*所给文段*.
DorisDB、TiDB/TiFlash、ClickHouse性能对比- SSB测试-单多表场景

DorisDB、TiDB/TiFlash、ClickHouse性能对比- SSB测试 - 单多表场景

                                            --2021-02-05 刘春雷

因分析型业务猛烈增长,本文将对3种OLAP列存数据库进行性能对比,功能及易运维等方面此次先不讨论,

涉及:

  • DorisDB集群
  • ClickHouse单实例,集群
  • TiDB/TiFlash集群

Star schema benchmark(以下简称SSB)是学术界和工业界广泛使用的一个星型模型测试集 , 通过这个测试集合可以方便的对比各种OLAP产品的基础性能指标

因个人刚刚接触不久,如有错误的地方,大家参考着看哈~

1、汇总

1.1、结论

  • 单表/多表查询,DorisDB总体时间均最短
  • 单表查询:DorisDB最快次数最多,ClickHouse次之
  • 多表查询:DorisDB所有执行均最快
  • TiDB/TiFlash总体时间单表/多表查询均最长
  • TiDB执行计划多数走TiKV,导致执行时间长,且数据量越多,执行时间越长
  • TiDB强制走TiFlash ,单表多数提速多,多表多数变慢,但4.0.10 版本的执行计划多数不走
  • ClickHouse多表查询需要更改SQL,使类型一致才可以,且字段名、表名区分大小写
  • ClickHouse单机性能强悍,性价比较高​
  • 多表join场景比单表查询时间长​
  • ClickHouse大单表查询方式效率好,多表关联效率降低明显
  • DorisDB多表关联效率好​
  • ClickHouse分布式表Join 比 全本地单表Join 的查询快
  • ClickHouse小表不推荐使用分布式表Join,只大表进行分布式表Join,执行时间均变短

1.2、单表查询

注:绿色最快,红色最慢

1.3、多表Join

注:绿色最快,红色最慢

2、信息

2.1、数据库信息


2.2、表信息

image

3、DorisDB模拟数据

3.1、构建数据

【安装测试工具】

https://www.dorisdb.com/zh-CN/blog/1.8

wget http://dorisdb-public.oss-cn-zhangjiakou.aliyuncs.com/ssb-poc-0.9.zip

tar xvf ssb-poc.tar.gz
cd ssb-poc
make && make install

【构建数据】

cd output
bin/gen-ssb.sh 100 data_dir

【修改配置】:

conf/doris.conf

【执行脚本建表】:

bin/create_db_table.sh ddl_100

sql: ssb_create success
sql: ssb_flat_create success

【使用Stream load导入单表数据】

bin/stream_load.sh data_dir

stream load start. table: lineorder, path: data_dir/lineorder.tbl.1

stream load success. table: lineorder, path: data_dir/lineorder.tbl.96
stream load start. table: customer, path: data_dir/customer.tbl
stream load success. table: customer, path: data_dir/customer.tbl
stream load start. table: dates, path: data_dir/dates.tbl
stream load success. table: dates, path: data_dir/dates.tbl
stream load start. table: part, path: data_dir/part.tbl
stream load success. table: part, path: data_dir/part.tbl
stream load start. table: supplier, path: data_dir/supplier.tbl
stream load success. table: supplier, path: data_dir/supplier.tbl

【插入数据到宽表lineorder_flat】

bin/flat_insert.sh

sql: ssb_flat_insert start
sql: ssb_flat_insert success

3.2、测试SQL

首先在客户端执行命令,修改Doris的并行度(类似clickhouse set max_threads= 8)

*原始资料*.
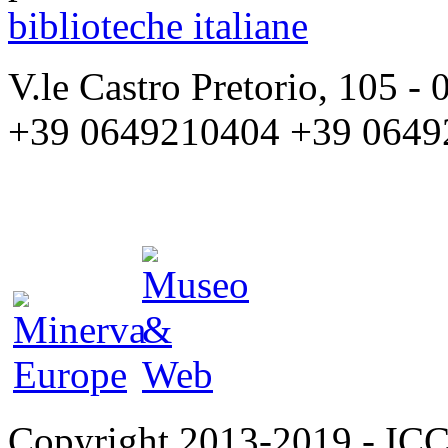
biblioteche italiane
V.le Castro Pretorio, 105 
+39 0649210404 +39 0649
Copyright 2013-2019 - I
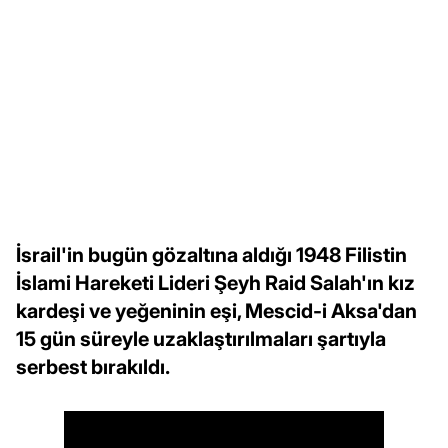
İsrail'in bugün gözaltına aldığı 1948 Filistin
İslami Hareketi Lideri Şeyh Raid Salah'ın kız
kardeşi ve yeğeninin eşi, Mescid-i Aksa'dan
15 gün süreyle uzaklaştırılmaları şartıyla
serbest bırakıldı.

--

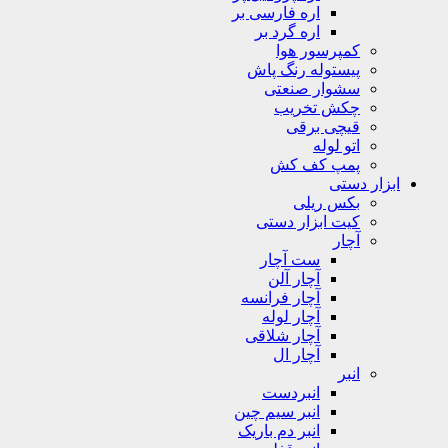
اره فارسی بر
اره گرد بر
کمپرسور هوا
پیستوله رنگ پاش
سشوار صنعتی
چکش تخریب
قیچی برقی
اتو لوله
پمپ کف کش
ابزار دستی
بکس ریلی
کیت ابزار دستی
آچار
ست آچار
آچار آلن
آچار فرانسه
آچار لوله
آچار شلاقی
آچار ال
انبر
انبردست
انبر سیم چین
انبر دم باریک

*任务简述 1*.
在这篇数据库性能对比文章中,多表查询时哪个数据库所有执行均最快?
*任务简述 2*.
请接着这篇OLAP数据库性能对比文章的最后一句往下续写。
这些记录与本练习无关。

*练习结果 1*.
DorisDB。

*练习结果 2*.
mysql -h127.0.0.1 -uroot -pxxx -P9030

set global parallel_fragment_exec_instance_num = 8;

【多表】:

bin/benchmark.sh -p -d ssb

------ dataset: ssb, concurrency: 1 ------
sql\time(ms)\parallel_num 1
q1 326.0
q2 214.0
q3 199.0
q4 2316.0
q5 1474.0
q6 1158.0
q7 4683.0
q8 1878.0
q9 1418.0
q10 277.0
q11 4675.0
q12 1346.0
q13 736.0

【单表】:

bin/benchmark.sh -p -d ssb-flat

------ dataset: ssb-flat, concurrency: 1 ------
sql\time(ms)\parallel_num 1
q1 294.0
q2 169.0
q3 172.0
q4 307.0
q5 366.0
q6 172.0
q7 584.0
q8 241.0
q9 134.0
q10 136.0
q11 391.0
q12 433.0
q13 270.0

4、ClickHouse模拟数据

4.1、单实例构建数据

【下载】:

https://clickhouse.tech/docs/en/getting-started/example-datasets/star-schema/

【参考文档执行】

https://github.com/vadimtk/ssb-dbgen

【生成数据】

cd ssb-dbgen-master

./dbgen -s 100 -T c

./dbgen -s 100 -T l

./dbgen -s 100 -T p
SSBM (Star Schema Benchmark) Population Generator (Version 1.0.0)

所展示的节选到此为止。